### INSTRUCTIONS TO FOLLOW
Reproduce the entries below character for character.

(Records from a collection)
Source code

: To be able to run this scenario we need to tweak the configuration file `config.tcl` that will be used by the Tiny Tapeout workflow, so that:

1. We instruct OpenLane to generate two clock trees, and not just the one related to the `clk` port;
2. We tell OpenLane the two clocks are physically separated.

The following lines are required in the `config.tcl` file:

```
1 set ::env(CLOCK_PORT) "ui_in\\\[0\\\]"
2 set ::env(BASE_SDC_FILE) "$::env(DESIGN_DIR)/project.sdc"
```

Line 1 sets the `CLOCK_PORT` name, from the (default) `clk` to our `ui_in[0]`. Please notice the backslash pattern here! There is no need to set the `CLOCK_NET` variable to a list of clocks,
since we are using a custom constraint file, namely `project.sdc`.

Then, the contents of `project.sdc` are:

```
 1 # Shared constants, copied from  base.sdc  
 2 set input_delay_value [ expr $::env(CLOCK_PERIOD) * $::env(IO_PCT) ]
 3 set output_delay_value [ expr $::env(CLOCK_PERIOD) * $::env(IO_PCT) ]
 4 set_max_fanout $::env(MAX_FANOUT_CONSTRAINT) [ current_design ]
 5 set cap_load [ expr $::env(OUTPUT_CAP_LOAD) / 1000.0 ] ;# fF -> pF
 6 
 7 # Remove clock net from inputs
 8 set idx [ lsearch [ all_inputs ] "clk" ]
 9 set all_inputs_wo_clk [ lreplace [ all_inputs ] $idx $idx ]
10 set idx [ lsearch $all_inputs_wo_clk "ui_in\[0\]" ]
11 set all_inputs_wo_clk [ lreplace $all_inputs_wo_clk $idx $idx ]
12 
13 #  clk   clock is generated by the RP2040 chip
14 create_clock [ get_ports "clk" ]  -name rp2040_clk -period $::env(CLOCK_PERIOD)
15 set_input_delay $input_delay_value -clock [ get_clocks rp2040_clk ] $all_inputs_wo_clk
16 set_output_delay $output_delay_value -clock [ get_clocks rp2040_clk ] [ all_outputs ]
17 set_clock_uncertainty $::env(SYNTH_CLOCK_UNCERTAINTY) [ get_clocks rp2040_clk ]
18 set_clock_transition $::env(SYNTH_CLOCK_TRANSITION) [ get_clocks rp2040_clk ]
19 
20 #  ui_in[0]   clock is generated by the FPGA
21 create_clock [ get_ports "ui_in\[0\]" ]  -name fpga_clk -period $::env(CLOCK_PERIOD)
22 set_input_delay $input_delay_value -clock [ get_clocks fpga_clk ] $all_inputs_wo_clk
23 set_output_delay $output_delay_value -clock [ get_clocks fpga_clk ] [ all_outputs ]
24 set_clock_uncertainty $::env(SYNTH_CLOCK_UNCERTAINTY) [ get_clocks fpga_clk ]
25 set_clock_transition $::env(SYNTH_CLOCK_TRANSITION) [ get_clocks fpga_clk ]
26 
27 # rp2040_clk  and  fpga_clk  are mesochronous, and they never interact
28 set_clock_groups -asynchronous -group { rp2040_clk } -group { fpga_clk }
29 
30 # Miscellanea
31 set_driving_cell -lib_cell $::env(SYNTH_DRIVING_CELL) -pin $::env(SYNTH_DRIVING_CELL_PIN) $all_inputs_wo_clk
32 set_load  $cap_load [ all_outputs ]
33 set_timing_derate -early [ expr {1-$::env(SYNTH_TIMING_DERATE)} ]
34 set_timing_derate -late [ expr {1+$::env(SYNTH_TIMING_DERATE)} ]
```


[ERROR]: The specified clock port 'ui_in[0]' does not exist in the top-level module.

### ANSWER BOX
Source code

: To be able to run this scenario we need to tweak the configuration file `config.tcl` that will be used by the Tiny Tapeout workflow, so that:

1. We instruct OpenLane to generate two clock trees, and not just the one related to the `clk` port;
2. We tell OpenLane the two clocks are physically separated.

The following lines are required in the `config.tcl` file:

```
1 set ::env(CLOCK_PORT) "ui_in\\\[0\\\]"
2 set ::env(BASE_SDC_FILE) "$::env(DESIGN_DIR)/project.sdc"
```

Line 1 sets the `CLOCK_PORT` name, from the (default) `clk` to our `ui_in[0]`. Please notice the backslash pattern here! There is no need to set the `CLOCK_NET` variable to a list of clocks,
since we are using a custom constraint file, namely `project.sdc`.

Then, the contents of `project.sdc` are:

```
 1 # Shared constants, copied from  base.sdc  
 2 set input_delay_value [ expr $::env(CLOCK_PERIOD) * $::env(IO_PCT) ]
 3 set output_delay_value [ expr $::env(CLOCK_PERIOD) * $::env(IO_PCT) ]
 4 set_max_fanout $::env(MAX_FANOUT_CONSTRAINT) [ current_design ]
 5 set cap_load [ expr $::env(OUTPUT_CAP_LOAD) / 1000.0 ] ;# fF -> pF
 6 
 7 # Remove clock net from inputs
 8 set idx [ lsearch [ all_inputs ] "clk" ]
 9 set all_inputs_wo_clk [ lreplace [ all_inputs ] $idx $idx ]
10 set idx [ lsearch $all_inputs_wo_clk "ui_in\[0\]" ]
11 set all_inputs_wo_clk [ lreplace $all_inputs_wo_clk $idx $idx ]
12 
13 #  clk   clock is generated by the RP2040 chip
14 create_clock [ get_ports "clk" ]  -name rp2040_clk -period $::env(CLOCK_PERIOD)
15 set_input_delay $input_delay_value -clock [ get_clocks rp2040_clk ] $all_inputs_wo_clk
16 set_output_delay $output_delay_value -clock [ get_clocks rp2040_clk ] [ all_outputs ]
17 set_clock_uncertainty $::env(SYNTH_CLOCK_UNCERTAINTY) [ get_clocks rp2040_clk ]
18 set_clock_transition $::env(SYNTH_CLOCK_TRANSITION) [ get_clocks rp2040_clk ]
19 
20 #  ui_in[0]   clock is generated by the FPGA
21 create_clock [ get_ports "ui_in\[0\]" ]  -name fpga_clk -period $::env(CLOCK_PERIOD)
22 set_input_delay $input_delay_value -clock [ get_clocks fpga_clk ] $all_inputs_wo_clk
23 set_output_delay $output_delay_value -clock [ get_clocks fpga_clk ] [ all_outputs ]
24 set_clock_uncertainty $::env(SYNTH_CLOCK_UNCERTAINTY) [ get_clocks fpga_clk ]
25 set_clock_transition $::env(SYNTH_CLOCK_TRANSITION) [ get_clocks fpga_clk ]
26 
27 # rp2040_clk  and  fpga_clk  are mesochronous, and they never interact
28 set_clock_groups -asynchronous -group { rp2040_clk } -group { fpga_clk }
29 
30 # Miscellanea
31 set_driving_cell -lib_cell $::env(SYNTH_DRIVING_CELL) -pin $::env(SYNTH_DRIVING_CELL_PIN) $all_inputs_wo_clk
32 set_load  $cap_load [ all_outputs ]
33 set_timing_derate -early [ expr {1-$::env(SYNTH_TIMING_DERATE)} ]
34 set_timing_derate -late [ expr {1+$::env(SYNTH_TIMING_DERATE)} ]
```


[ERROR]: The specified clock port 'ui_in[0]' does not exist in the top-level module.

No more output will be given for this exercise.